» Source material
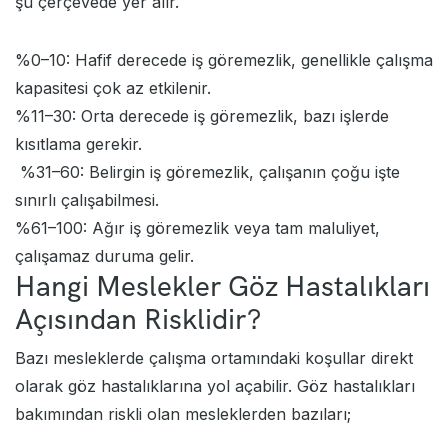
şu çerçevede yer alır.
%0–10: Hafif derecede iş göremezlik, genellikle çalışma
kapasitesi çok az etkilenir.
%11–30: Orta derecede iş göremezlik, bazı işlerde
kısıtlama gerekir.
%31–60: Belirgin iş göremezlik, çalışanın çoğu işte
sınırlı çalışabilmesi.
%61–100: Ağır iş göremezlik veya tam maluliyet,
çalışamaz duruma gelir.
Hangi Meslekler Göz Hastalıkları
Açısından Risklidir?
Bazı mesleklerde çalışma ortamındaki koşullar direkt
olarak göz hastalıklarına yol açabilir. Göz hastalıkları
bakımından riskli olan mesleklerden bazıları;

---

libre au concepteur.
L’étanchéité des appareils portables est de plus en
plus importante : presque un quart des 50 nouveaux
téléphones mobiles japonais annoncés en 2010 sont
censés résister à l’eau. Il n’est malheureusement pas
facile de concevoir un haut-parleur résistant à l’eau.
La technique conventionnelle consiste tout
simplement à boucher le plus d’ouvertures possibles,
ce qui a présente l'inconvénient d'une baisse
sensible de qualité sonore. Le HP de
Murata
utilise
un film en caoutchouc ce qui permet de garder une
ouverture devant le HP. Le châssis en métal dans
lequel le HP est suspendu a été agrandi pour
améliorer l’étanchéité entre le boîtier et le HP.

» To-do item
Could you set down, word for word, only the lines above from the line with "şu çerçevede yer alır." to the line with "bakımından riskli olan mesleklerden bazıları;", including both?

» Finished task
şu çerçevede yer alır.
%0–10: Hafif derecede iş göremezlik, genellikle çalışma
kapasitesi çok az etkilenir.
%11–30: Orta derecede iş göremezlik, bazı işlerde
kısıtlama gerekir.
%31–60: Belirgin iş göremezlik, çalışanın çoğu işte
sınırlı çalışabilmesi.
%61–100: Ağır iş göremezlik veya tam maluliyet,
çalışamaz duruma gelir.
Hangi Meslekler Göz Hastalıkları
Açısından Risklidir?
Bazı mesleklerde çalışma ortamındaki koşullar direkt
olarak göz hastalıklarına yol açabilir. Göz hastalıkları
bakımından riskli olan mesleklerden bazıları;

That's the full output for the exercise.